— START OF Stored records —

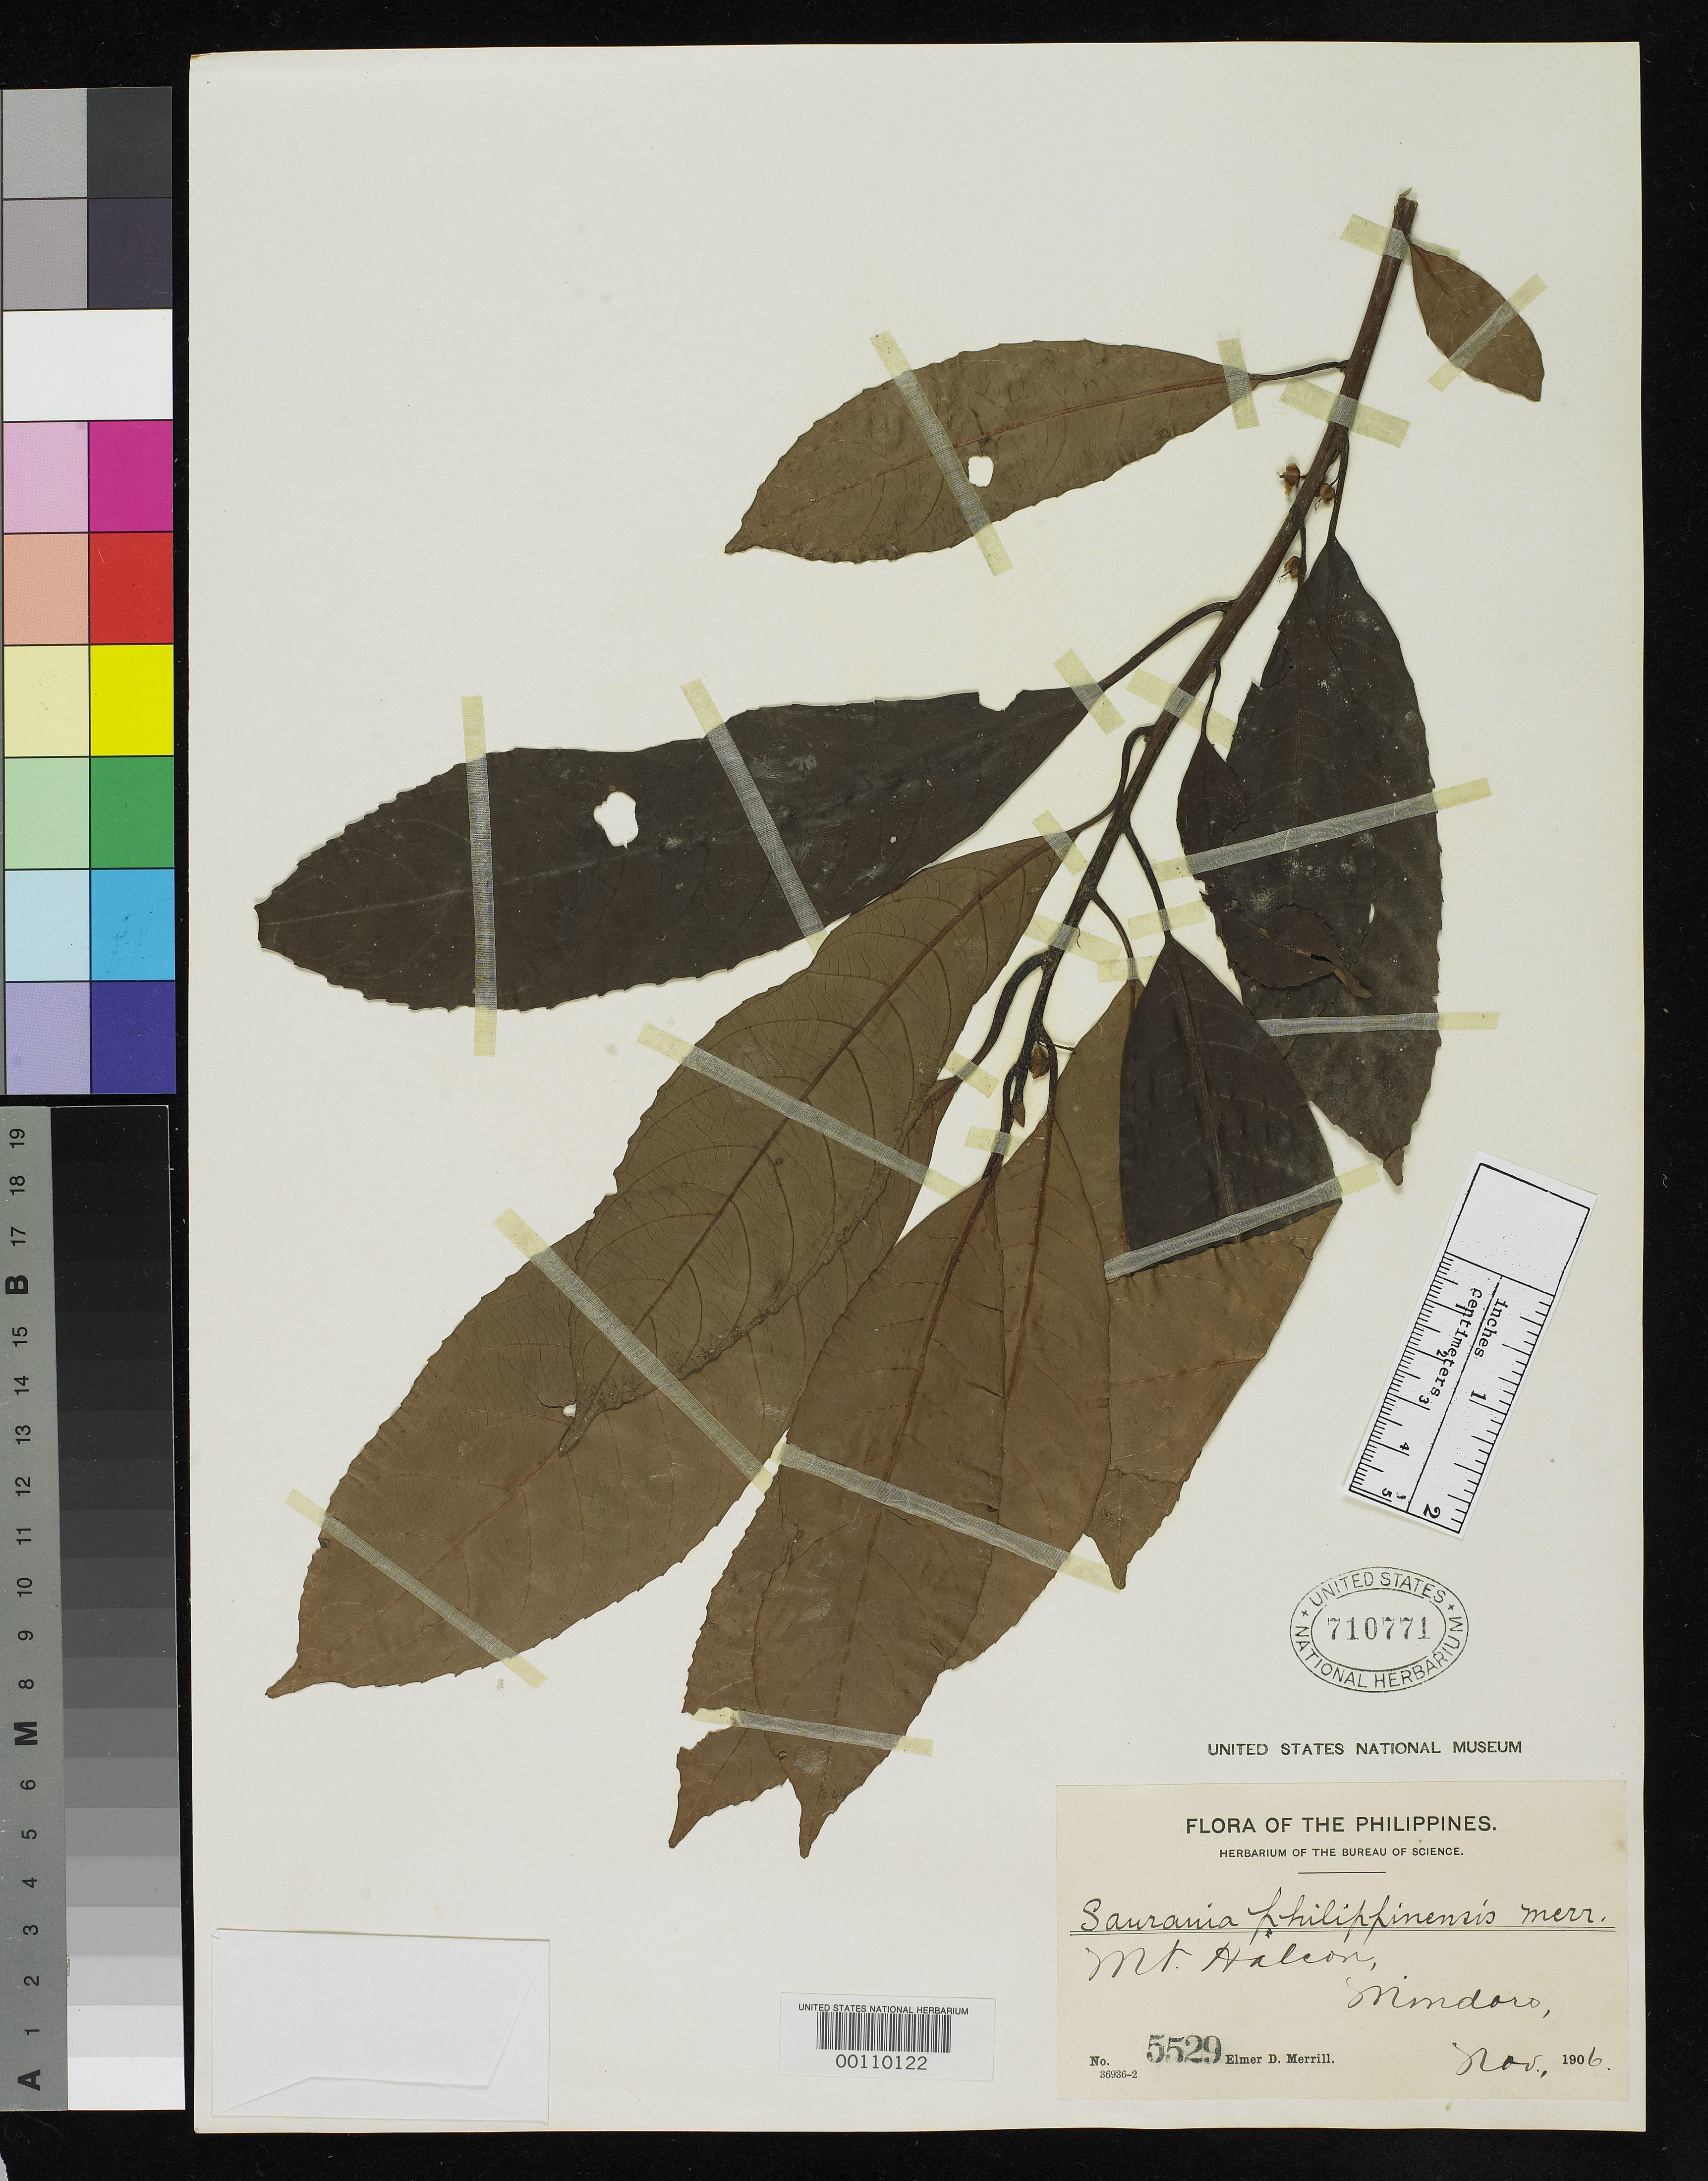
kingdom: Plantae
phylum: Tracheophyta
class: Magnoliopsida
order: Ericales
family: Actinidiaceae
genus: Saurauia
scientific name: Saurauia philippinensis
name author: Merr.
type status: Isosyntype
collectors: E. D. Merrill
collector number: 5529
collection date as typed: Nov 1906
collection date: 1906-11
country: Philippines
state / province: Mimaropa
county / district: Mindoro Oriental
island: Mindoro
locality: Mount Halcon.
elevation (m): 700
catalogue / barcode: US 710771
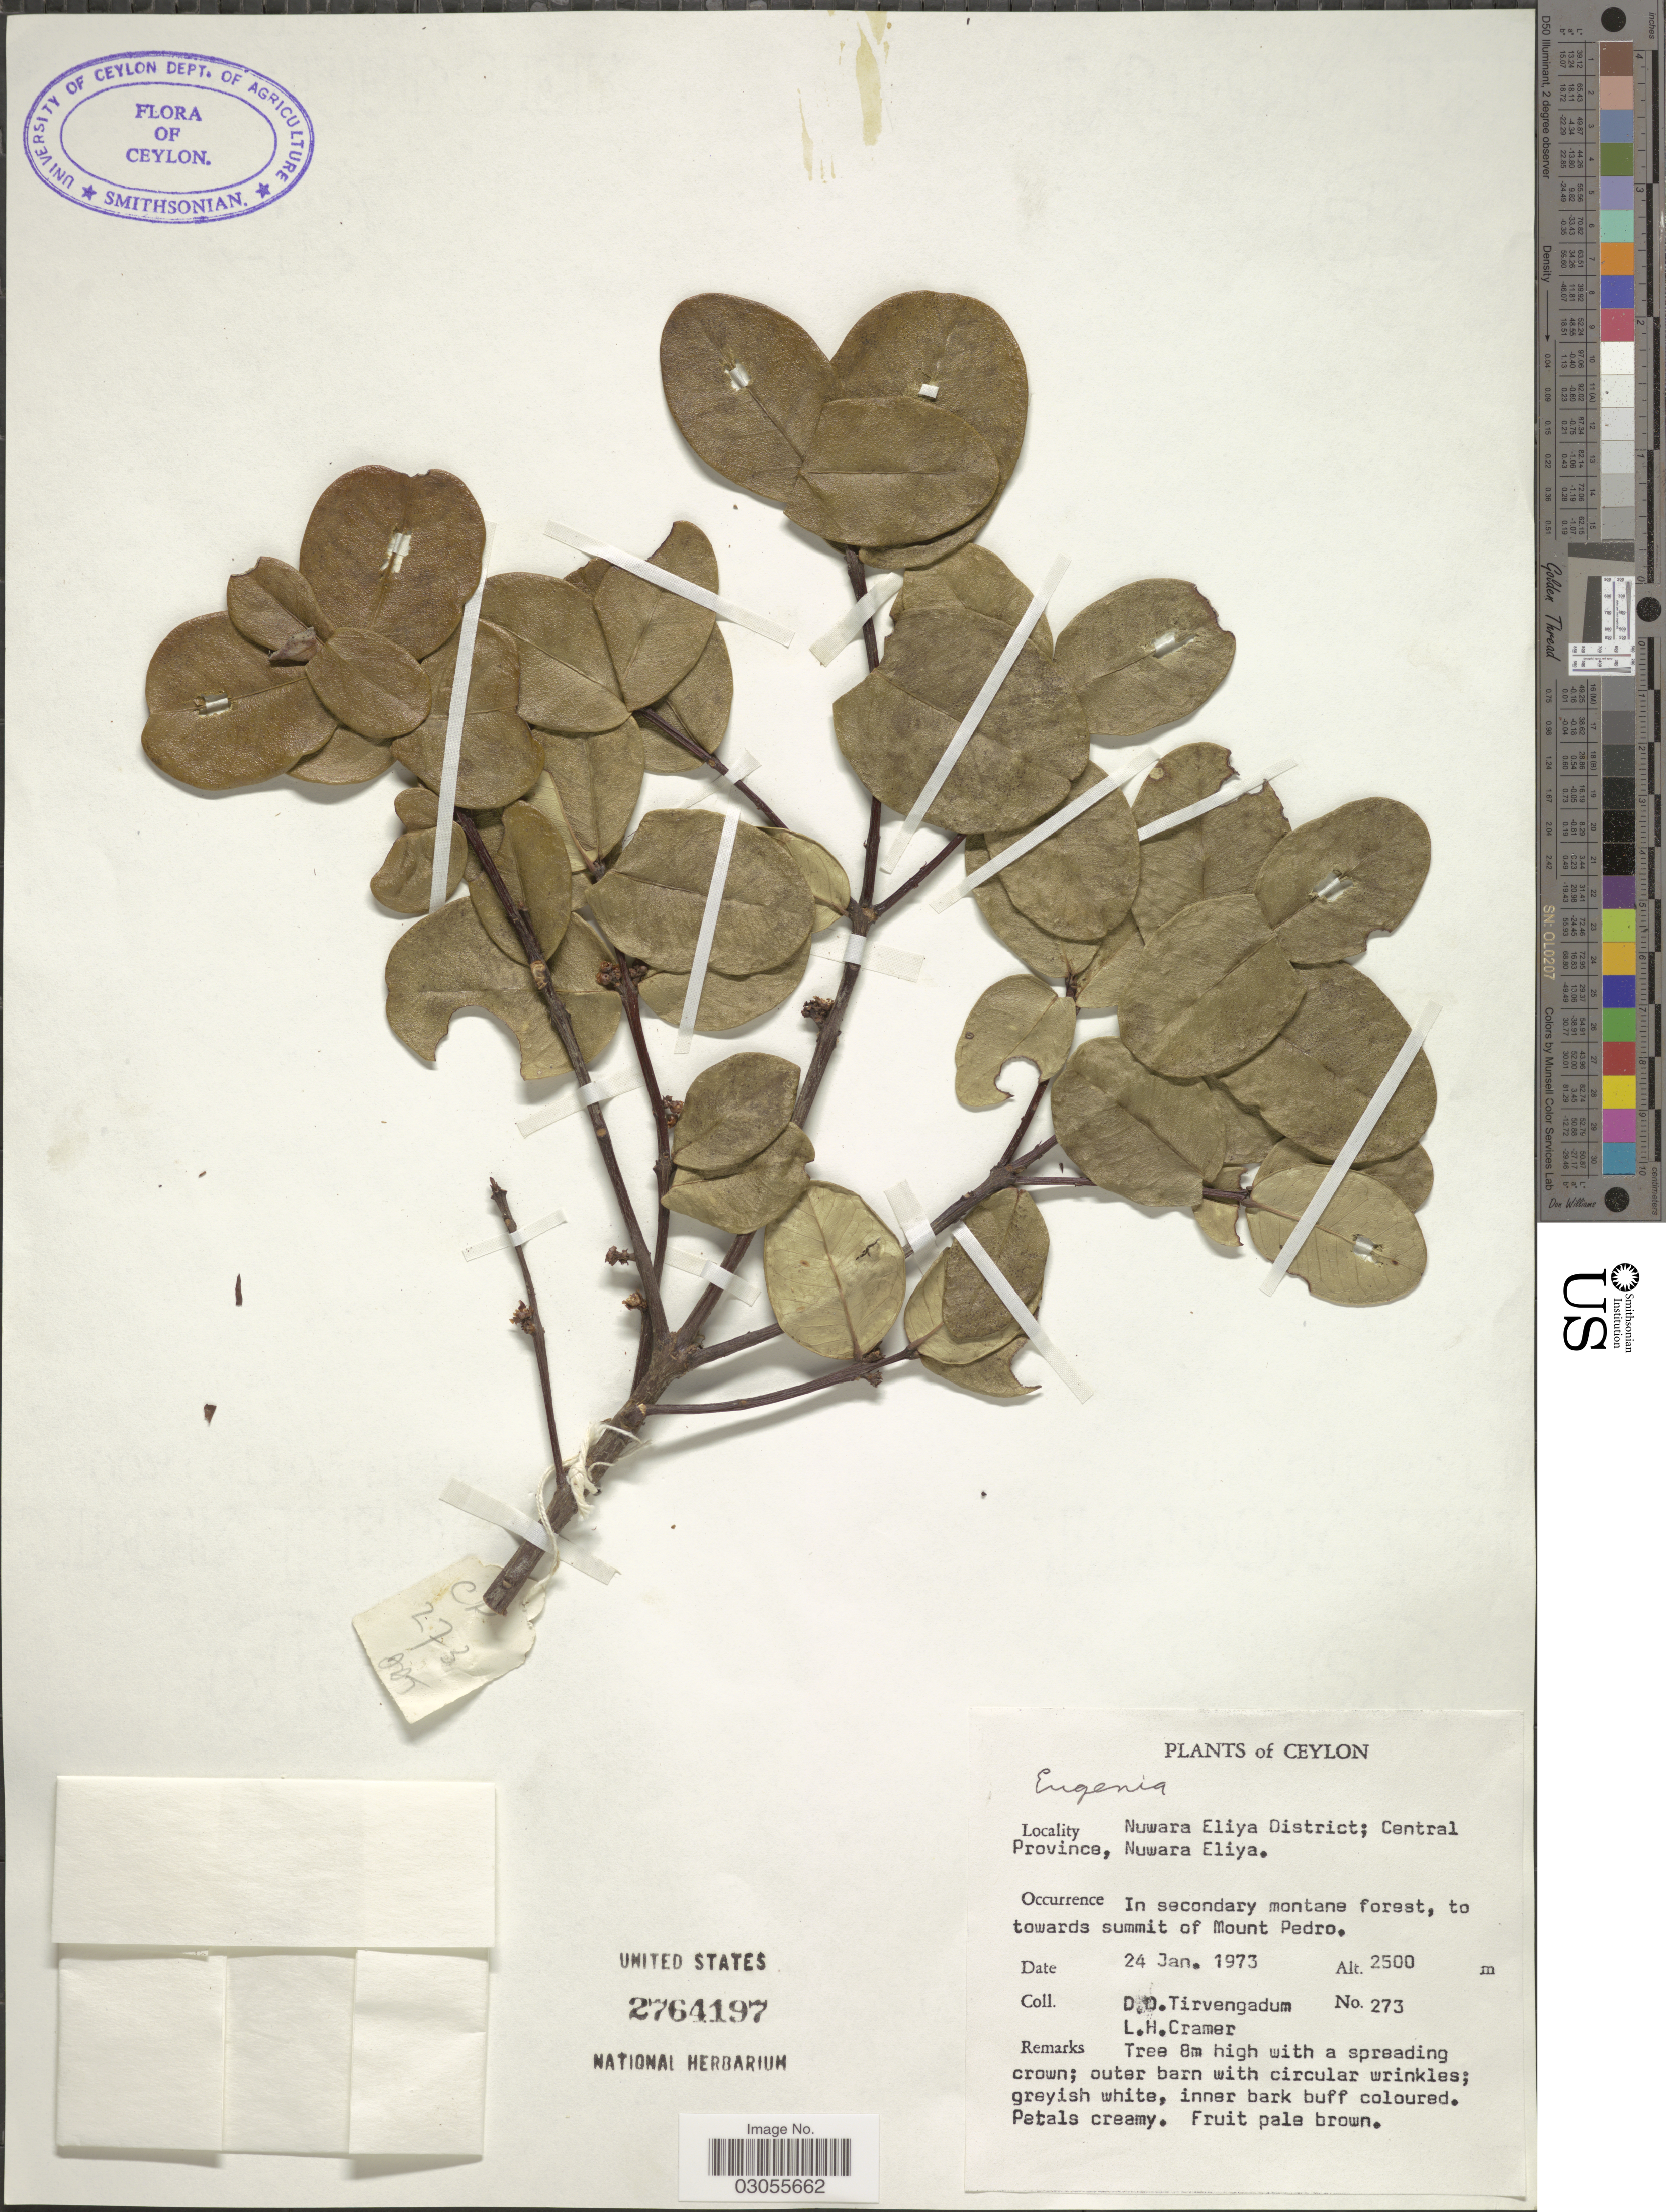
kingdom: Plantae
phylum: Tracheophyta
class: Magnoliopsida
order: Celastrales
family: Celastraceae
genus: Microtropis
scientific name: Microtropis ramiflora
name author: Wight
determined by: Lin, Qin-Wen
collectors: D. Tirvengadum & L. H. Cramer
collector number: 273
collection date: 1973-01-24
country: Sri Lanka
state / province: Central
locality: Nuwara Eliya District; Nuwara Eliya. To towards summit of Mount Pedro.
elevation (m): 2500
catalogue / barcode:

— END OF Stored records —

**What you should do**
Copy out the part of the entries that opens with the line containing "state / province: Central" and runs through the end of the entries.

**Exercise solution**
state / province: Central
locality: Nuwara Eliya District; Nuwara Eliya. To towards summit of Mount Pedro.
elevation (m): 2500
catalogue / barcode:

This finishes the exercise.